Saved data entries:
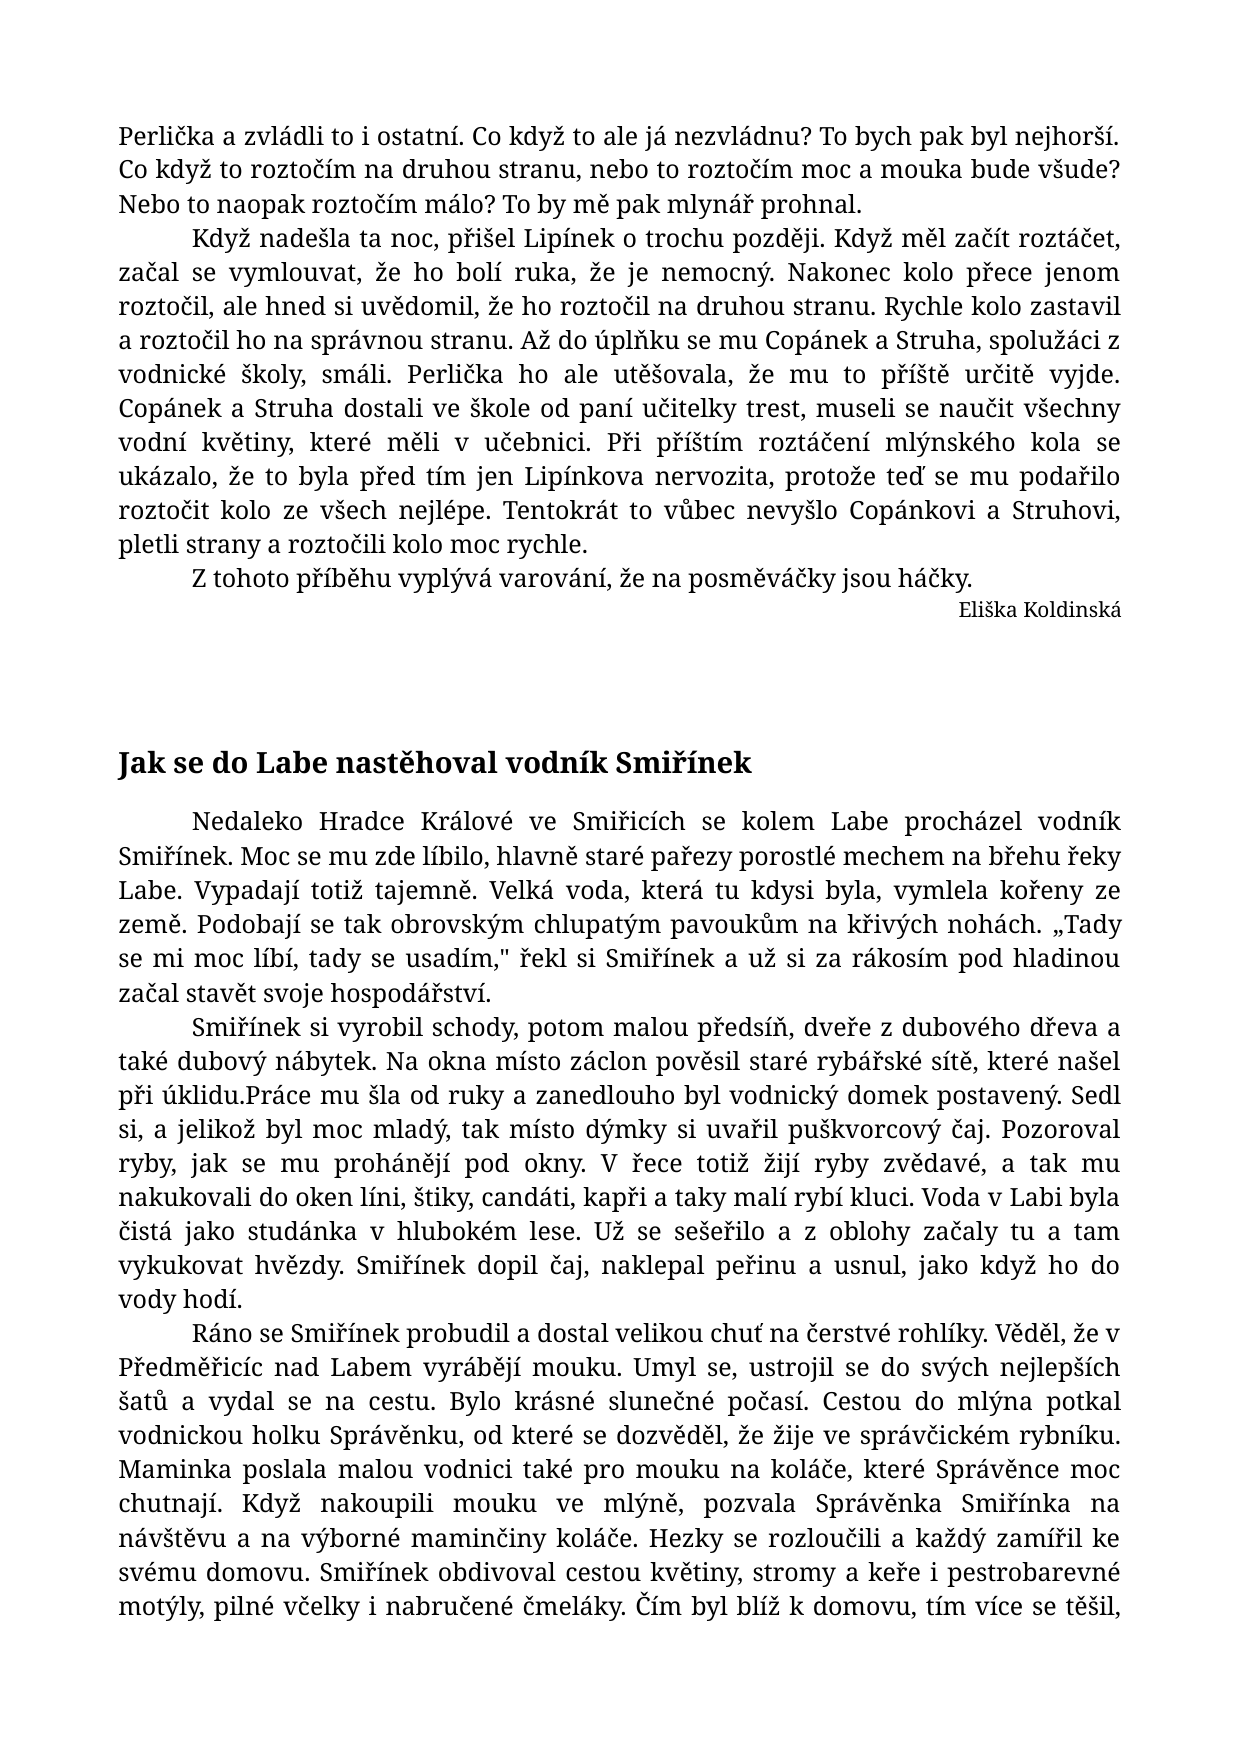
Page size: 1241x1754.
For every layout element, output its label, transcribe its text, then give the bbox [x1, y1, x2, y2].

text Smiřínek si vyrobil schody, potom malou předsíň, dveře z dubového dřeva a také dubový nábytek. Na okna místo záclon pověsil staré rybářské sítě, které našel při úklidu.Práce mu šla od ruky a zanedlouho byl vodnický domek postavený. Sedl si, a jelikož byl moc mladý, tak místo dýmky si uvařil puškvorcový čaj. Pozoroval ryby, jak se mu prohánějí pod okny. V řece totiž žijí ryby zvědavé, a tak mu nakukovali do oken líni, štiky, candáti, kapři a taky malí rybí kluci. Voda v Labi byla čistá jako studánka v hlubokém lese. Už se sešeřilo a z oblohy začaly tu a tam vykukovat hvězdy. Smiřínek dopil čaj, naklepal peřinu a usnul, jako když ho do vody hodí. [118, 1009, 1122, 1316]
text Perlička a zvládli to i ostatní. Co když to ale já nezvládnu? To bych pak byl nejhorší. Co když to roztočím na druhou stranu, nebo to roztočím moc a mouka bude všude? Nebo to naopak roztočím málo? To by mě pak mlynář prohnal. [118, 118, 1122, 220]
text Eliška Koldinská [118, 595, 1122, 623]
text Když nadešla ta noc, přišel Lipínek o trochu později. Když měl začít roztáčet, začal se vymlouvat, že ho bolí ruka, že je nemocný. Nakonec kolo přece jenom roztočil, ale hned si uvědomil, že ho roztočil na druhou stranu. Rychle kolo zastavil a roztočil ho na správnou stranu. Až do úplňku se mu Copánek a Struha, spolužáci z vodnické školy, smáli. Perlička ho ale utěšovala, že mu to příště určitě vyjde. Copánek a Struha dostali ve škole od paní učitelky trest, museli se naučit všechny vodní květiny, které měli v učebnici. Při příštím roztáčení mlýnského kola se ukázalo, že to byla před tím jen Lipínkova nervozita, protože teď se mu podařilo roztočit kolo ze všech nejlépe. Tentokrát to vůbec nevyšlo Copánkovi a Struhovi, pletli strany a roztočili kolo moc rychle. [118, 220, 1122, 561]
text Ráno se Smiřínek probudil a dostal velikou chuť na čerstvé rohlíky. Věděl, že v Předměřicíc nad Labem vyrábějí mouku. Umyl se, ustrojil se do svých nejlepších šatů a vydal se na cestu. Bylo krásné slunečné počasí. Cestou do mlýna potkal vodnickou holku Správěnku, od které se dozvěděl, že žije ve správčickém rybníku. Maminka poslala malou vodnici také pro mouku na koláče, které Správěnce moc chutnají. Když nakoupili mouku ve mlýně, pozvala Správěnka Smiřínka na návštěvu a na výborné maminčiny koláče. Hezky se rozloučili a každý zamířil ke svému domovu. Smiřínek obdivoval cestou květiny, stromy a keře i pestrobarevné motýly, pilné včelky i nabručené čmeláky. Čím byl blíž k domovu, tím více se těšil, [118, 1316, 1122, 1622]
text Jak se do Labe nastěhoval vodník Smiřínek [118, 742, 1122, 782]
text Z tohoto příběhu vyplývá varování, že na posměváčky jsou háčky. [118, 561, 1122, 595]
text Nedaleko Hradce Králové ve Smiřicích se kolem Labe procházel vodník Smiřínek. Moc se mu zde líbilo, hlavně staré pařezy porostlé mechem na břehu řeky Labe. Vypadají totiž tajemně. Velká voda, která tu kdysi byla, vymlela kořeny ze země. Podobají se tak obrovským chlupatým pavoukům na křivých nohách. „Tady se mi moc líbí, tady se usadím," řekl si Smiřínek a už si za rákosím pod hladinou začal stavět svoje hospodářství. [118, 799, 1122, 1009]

• Problem requirements: Write out each line of the data above as a JSON list of strings, one string per line. Skip blank lines and leave out the picture.

• The answer:
[
  "Page size: 1241x1754.",
  "For every layout element, output its label, transcribe its text, then give the bbox [x1, y1, x2, y2].",
  "text Smiřínek si vyrobil schody, potom malou předsíň, dveře z dubového dřeva a také dubový nábytek. Na okna místo záclon pověsil staré rybářské sítě, které našel při úklidu.Práce mu šla od ruky a zanedlouho byl vodnický domek postavený. Sedl si, a jelikož byl moc mladý, tak místo dýmky si uvařil puškvorcový čaj. Pozoroval ryby, jak se mu prohánějí pod okny. V řece totiž žijí ryby zvědavé, a tak mu nakukovali do oken líni, štiky, candáti, kapři a taky malí rybí kluci. Voda v Labi byla čistá jako studánka v hlubokém lese. Už se sešeřilo a z oblohy začaly tu a tam vykukovat hvězdy. Smiřínek dopil čaj, naklepal peřinu a usnul, jako když ho do vody hodí. [118, 1009, 1122, 1316]",
  "text Perlička a zvládli to i ostatní. Co když to ale já nezvládnu? To bych pak byl nejhorší. Co když to roztočím na druhou stranu, nebo to roztočím moc a mouka bude všude? Nebo to naopak roztočím málo? To by mě pak mlynář prohnal. [118, 118, 1122, 220]",
  "text Eliška Koldinská [118, 595, 1122, 623]",
  "text Když nadešla ta noc, přišel Lipínek o trochu později. Když měl začít roztáčet, začal se vymlouvat, že ho bolí ruka, že je nemocný. Nakonec kolo přece jenom roztočil, ale hned si uvědomil, že ho roztočil na druhou stranu. Rychle kolo zastavil a roztočil ho na správnou stranu. Až do úplňku se mu Copánek a Struha, spolužáci z vodnické školy, smáli. Perlička ho ale utěšovala, že mu to příště určitě vyjde. Copánek a Struha dostali ve škole od paní učitelky trest, museli se naučit všechny vodní květiny, které měli v učebnici. Při příštím roztáčení mlýnského kola se ukázalo, že to byla před tím jen Lipínkova nervozita, protože teď se mu podařilo roztočit kolo ze všech nejlépe. Tentokrát to vůbec nevyšlo Copánkovi a Struhovi, pletli strany a roztočili kolo moc rychle. [118, 220, 1122, 561]",
  "text Ráno se Smiřínek probudil a dostal velikou chuť na čerstvé rohlíky. Věděl, že v Předměřicíc nad Labem vyrábějí mouku. Umyl se, ustrojil se do svých nejlepších šatů a vydal se na cestu. Bylo krásné slunečné počasí. Cestou do mlýna potkal vodnickou holku Správěnku, od které se dozvěděl, že žije ve správčickém rybníku. Maminka poslala malou vodnici také pro mouku na koláče, které Správěnce moc chutnají. Když nakoupili mouku ve mlýně, pozvala Správěnka Smiřínka na návštěvu a na výborné maminčiny koláče. Hezky se rozloučili a každý zamířil ke svému domovu. Smiřínek obdivoval cestou květiny, stromy a keře i pestrobarevné motýly, pilné včelky i nabručené čmeláky. Čím byl blíž k domovu, tím více se těšil, [118, 1316, 1122, 1622]",
  "text Jak se do Labe nastěhoval vodník Smiřínek [118, 742, 1122, 782]",
  "text Z tohoto příběhu vyplývá varování, že na posměváčky jsou háčky. [118, 561, 1122, 595]",
  "text Nedaleko Hradce Králové ve Smiřicích se kolem Labe procházel vodník Smiřínek. Moc se mu zde líbilo, hlavně staré pařezy porostlé mechem na břehu řeky Labe. Vypadají totiž tajemně. Velká voda, která tu kdysi byla, vymlela kořeny ze země. Podobají se tak obrovským chlupatým pavoukům na křivých nohách. „Tady se mi moc líbí, tady se usadím,\" řekl si Smiřínek a už si za rákosím pod hladinou začal stavět svoje hospodářství. [118, 799, 1122, 1009]"
]